11. Il résulte de tout ce qui précède que M. B... n'est pas fondé à soutenir que c'est à tort que, par le jugement attaqué, le tribunal administratif de Paris a rejeté sa demande tendant à l'annulation de l'arrêté du préfet de police du 2 janvier 2023. Ses conclusions à fin d'annulation ainsi, par voie de conséquence, que ses conclusions à fin d'injonction et celles tendant à l'application des dispositions de l'article L. 761-1 du code de justice administrative, doivent donc être rejetées.
D É C I D E :
Article 1er : La requête de M. B... est rejetée.
Article 2 : Le présent arrêt sera notifié à A... B... et au ministre de l'intérieur et des outre-mer.
Copie en sera adressée au préfet de police.
Délibéré après l'audience du 6 juin 2024 à laquelle siégeaient :
- Mme Marianne Julliard, présidente,
- Mme Marie-Isabelle Labetoulle, première conseillère,
- Mme Gaëlle Mornet, première conseillère.

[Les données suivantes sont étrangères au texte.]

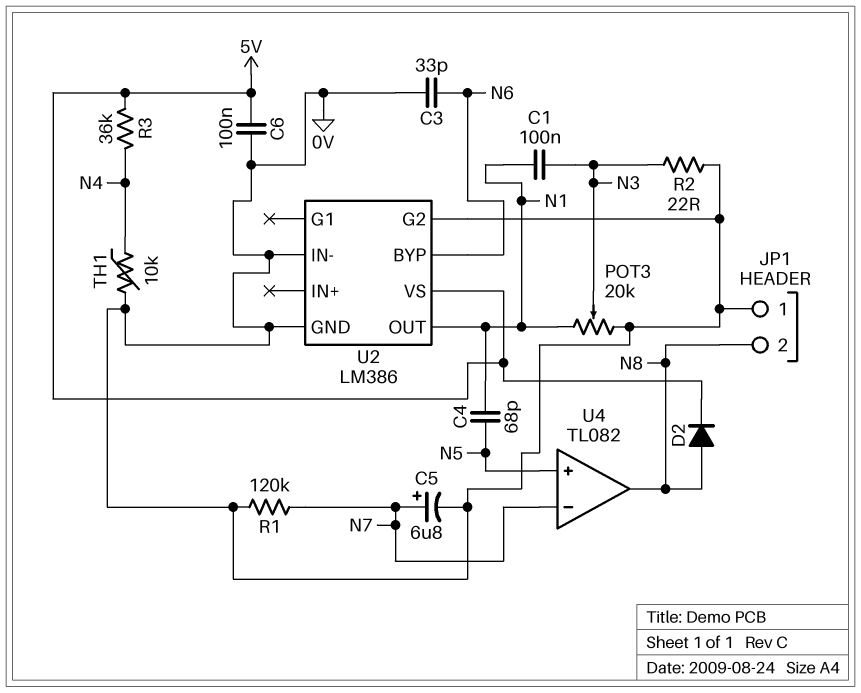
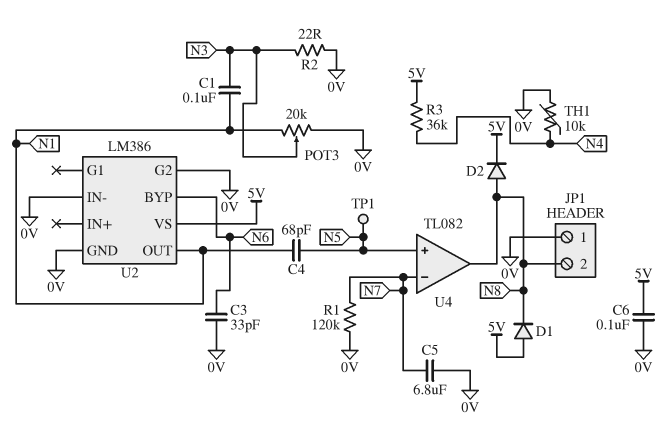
C5: 6.8uF (plus N7, minus 0V) -> 6.8uF (0V, N7)
D1: none -> diode (A 5V, K N8)
TP1: none -> test point (N5)

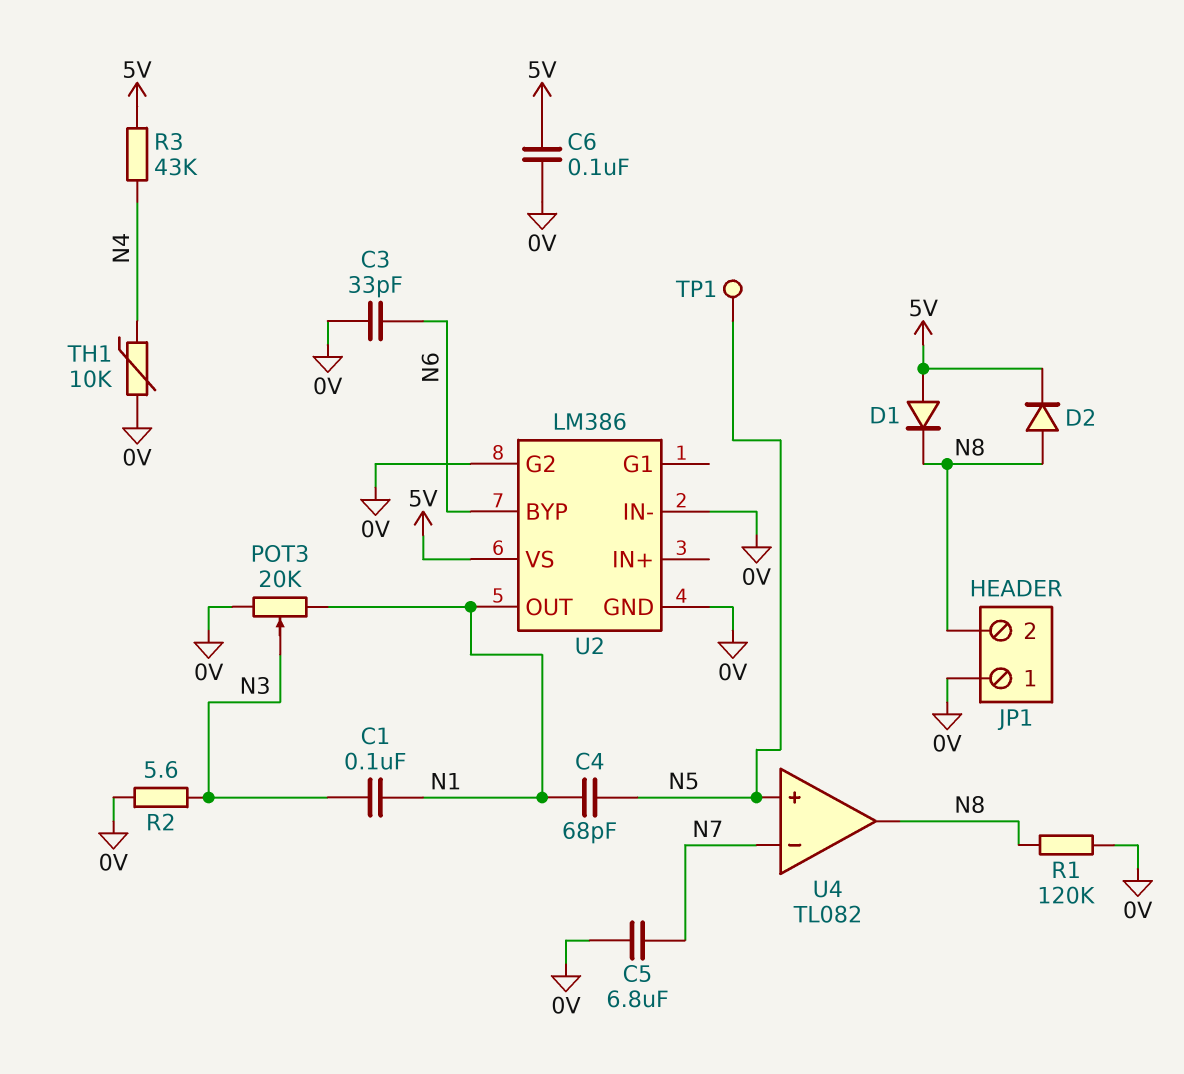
R1: 120k (0V, N7) -> 120k (0V, N8)
R2: 22 (0V, N3) -> 5.6 (0V, N3)
R3: 36k (5V, N4) -> 43k (5V, N4)

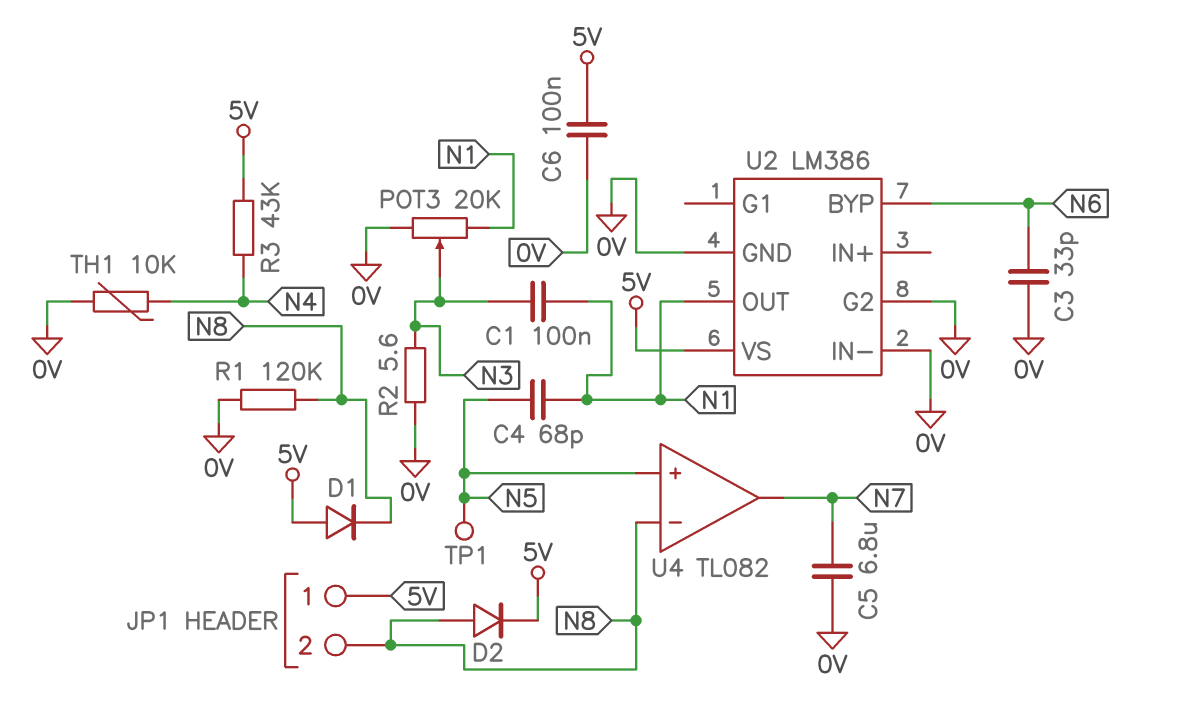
JP1 pin 1: 0V -> 5V
U4 pin in-: N7 -> N8
U4 pin out: N8 -> N7

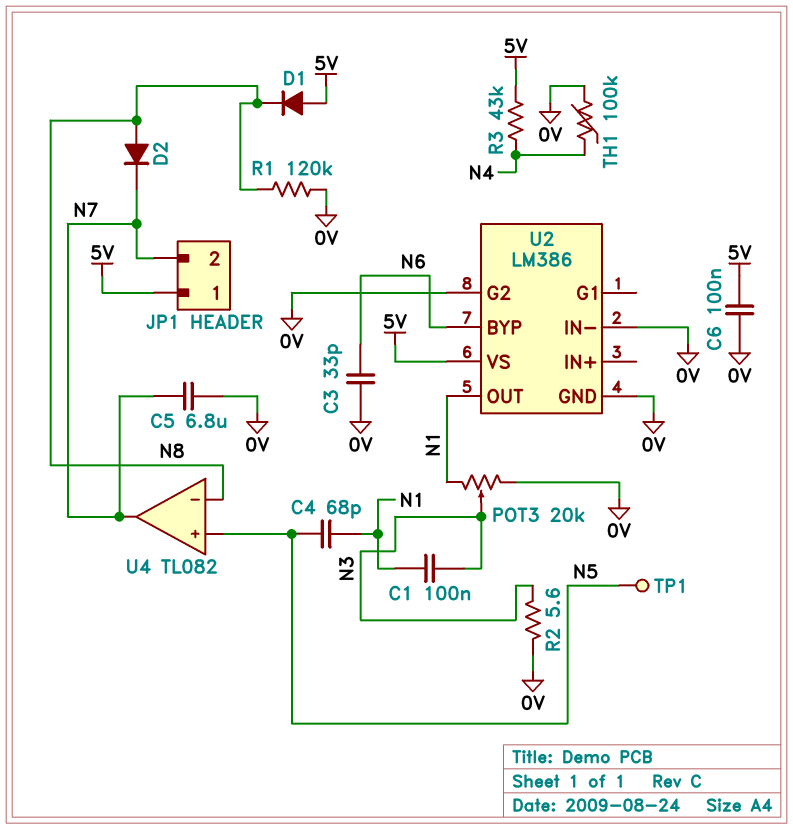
D2: diode (A N8, K 5V) -> diode (A N8, K N7)
JP1 pin 2: N8 -> N7
TH1: 10k (0V, N4) -> 100k (0V, N4)

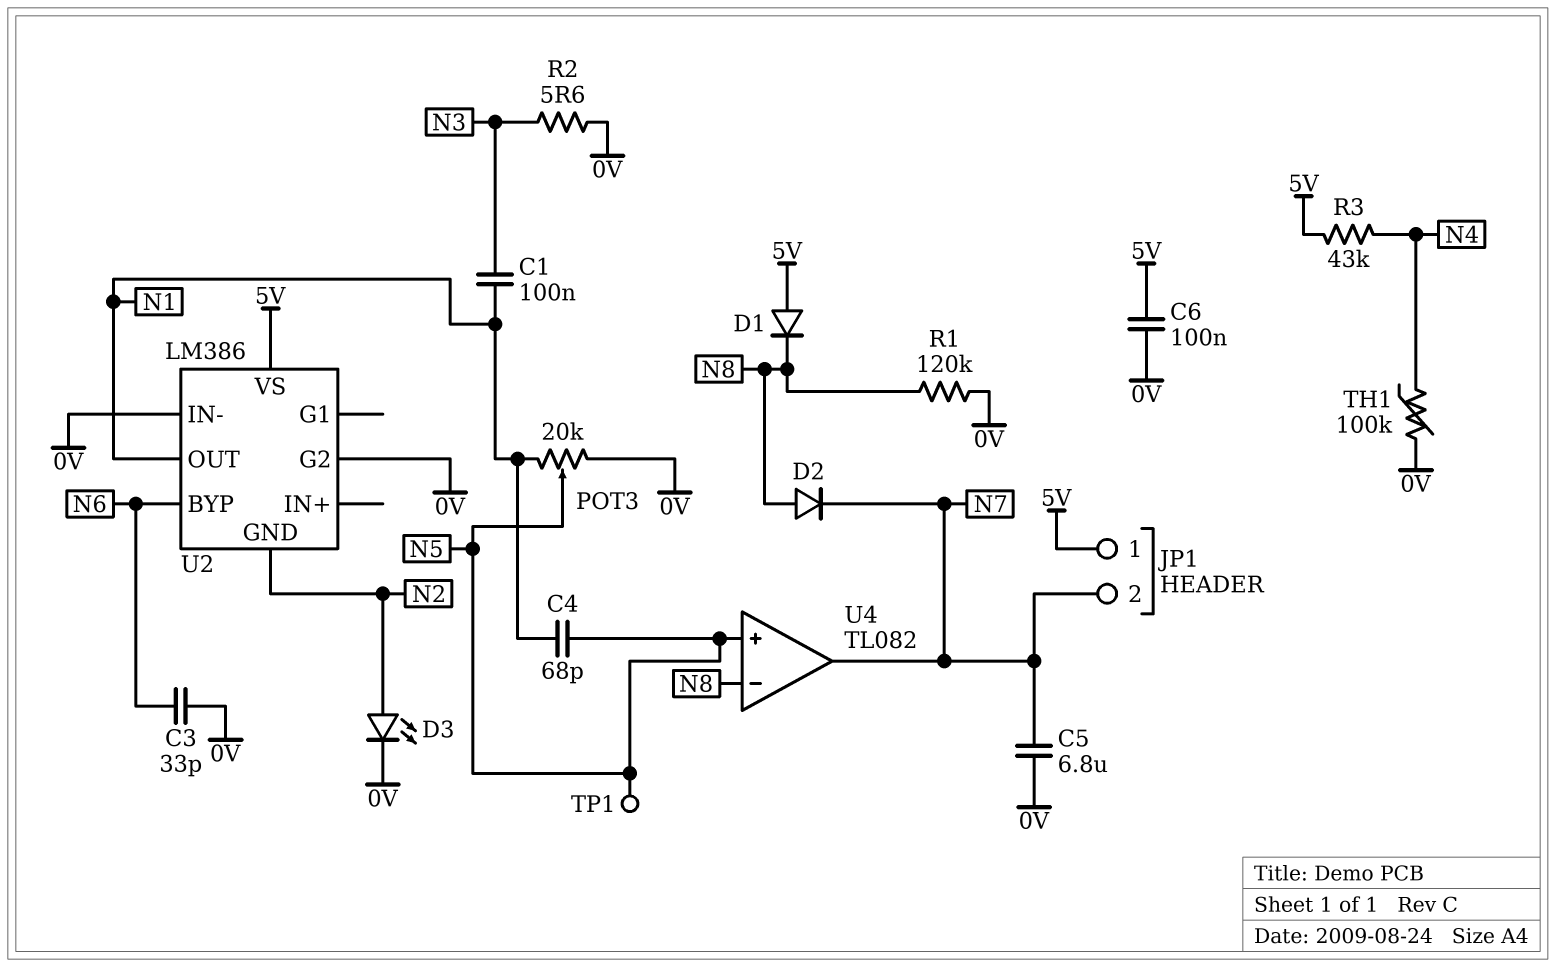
D3: none -> LED (A N2, K 0V)
POT3: 20k (0V, N1, wiper N3) -> 20k (0V, N1, wiper N5)
U2 pin GND: 0V -> N2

Rendu public par mise à disposition au greffe le 3 juillet 2024.
La rapporteure,
G. C...La présidente,
M. D...Le greffier,
É. MOULIN
La République mande et ordonne au ministre de l'intérieur et des outre-mer, en ce qui le concerne, et à tous commissaires de justice à ce requis, en ce qui concerne les voies de droit commun contre les parties privées, de pourvoir à l'exécution de la présente décision.